3. Where Artie Thou?

What the hell, Artie Lange? America’s somewhat favorite overweight, drug-addicted, crude Jersey native comic goes on a vulgar and misogynistic Twitter rant about First Ache host Cari Champion. Isn’t having to spend a couple of hours each day with Skip and Screamin’ A punishment enough?

4. The Medium Happy Eight

Mississippi State, Florida State, Auburn, Alabama, TCU, Oregon, Kansas State, Michigan State.

Your mileage may vary.

Notre Dame will greatly miss Joe Schmidt IV this Saturday at Sun Devil Stadium. Some great future players in the Irish’s back 7 (Jaylon Smith, Max Redfield, Nyles Morgan, Dru Tranquil) but there’s a great opportunity for Taylor Kelly to exploit all that inexperience.

5. Dirty Deeds Done Dirt Cheap

So AC/DC drummer Phil Rudd has been charged in New Zealand with conspiracy to commit murder (“If you’ve got a lady and you want her gone/But you ain’t got the guts”).

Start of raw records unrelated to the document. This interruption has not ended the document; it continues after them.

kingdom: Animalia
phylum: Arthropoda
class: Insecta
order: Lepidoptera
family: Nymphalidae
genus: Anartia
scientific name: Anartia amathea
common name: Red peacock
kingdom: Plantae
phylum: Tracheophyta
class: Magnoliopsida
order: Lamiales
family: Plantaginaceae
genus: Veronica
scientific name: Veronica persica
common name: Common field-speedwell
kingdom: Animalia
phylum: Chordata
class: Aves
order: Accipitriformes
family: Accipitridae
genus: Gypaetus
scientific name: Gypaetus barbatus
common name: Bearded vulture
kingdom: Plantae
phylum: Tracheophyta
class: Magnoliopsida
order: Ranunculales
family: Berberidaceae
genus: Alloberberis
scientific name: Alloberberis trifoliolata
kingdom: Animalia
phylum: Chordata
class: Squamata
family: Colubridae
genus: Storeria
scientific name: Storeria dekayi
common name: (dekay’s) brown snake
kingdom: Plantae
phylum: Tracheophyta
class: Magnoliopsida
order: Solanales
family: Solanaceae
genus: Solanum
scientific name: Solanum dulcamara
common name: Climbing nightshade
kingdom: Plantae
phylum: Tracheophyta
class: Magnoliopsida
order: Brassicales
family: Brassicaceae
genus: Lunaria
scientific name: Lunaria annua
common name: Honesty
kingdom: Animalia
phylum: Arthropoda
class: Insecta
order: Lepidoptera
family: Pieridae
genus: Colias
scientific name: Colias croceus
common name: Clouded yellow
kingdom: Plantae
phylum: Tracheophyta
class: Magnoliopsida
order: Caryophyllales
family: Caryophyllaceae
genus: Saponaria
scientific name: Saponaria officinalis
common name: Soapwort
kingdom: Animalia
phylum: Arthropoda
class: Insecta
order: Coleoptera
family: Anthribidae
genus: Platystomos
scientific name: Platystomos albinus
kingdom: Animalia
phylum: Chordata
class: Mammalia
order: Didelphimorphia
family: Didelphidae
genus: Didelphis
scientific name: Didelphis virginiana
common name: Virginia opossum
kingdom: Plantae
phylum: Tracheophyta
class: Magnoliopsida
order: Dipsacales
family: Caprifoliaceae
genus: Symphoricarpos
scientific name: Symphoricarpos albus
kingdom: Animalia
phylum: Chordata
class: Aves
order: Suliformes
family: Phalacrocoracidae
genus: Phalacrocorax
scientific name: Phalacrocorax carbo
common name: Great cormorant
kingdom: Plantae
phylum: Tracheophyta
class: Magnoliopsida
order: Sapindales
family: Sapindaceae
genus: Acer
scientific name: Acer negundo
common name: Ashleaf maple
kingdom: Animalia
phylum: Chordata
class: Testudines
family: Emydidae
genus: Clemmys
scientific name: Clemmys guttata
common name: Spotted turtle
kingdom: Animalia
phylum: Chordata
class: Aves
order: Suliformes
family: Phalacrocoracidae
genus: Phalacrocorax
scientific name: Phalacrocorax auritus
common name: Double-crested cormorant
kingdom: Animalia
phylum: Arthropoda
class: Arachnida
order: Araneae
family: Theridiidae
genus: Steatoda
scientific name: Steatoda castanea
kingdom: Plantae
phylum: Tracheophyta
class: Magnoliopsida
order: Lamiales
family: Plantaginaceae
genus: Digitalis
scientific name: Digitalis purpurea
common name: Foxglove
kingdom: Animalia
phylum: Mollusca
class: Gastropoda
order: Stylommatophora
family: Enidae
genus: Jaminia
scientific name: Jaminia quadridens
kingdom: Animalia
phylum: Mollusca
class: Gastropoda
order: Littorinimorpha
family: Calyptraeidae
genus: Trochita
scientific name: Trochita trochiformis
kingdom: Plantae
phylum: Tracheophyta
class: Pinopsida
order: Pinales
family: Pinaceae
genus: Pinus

We repeat, Phil Rudd. Not Paul Rudd. So don’t go canceling those plans to make Role Models II, Hollywood.

Remote Patrol

Spurs at Rockets

TNT (“I’m dynamite!” Can’t get those AC/DC tunes out of my head) 8 p.m.

Texas tussle between the defending champs, who looked less than sharp in a 2-point win at home against the Hawks last night, and the most impressive team of the season’s first week. Houston Hello! is 5-0 while only having played one home game thus far. James Harden making an early bid for MVP.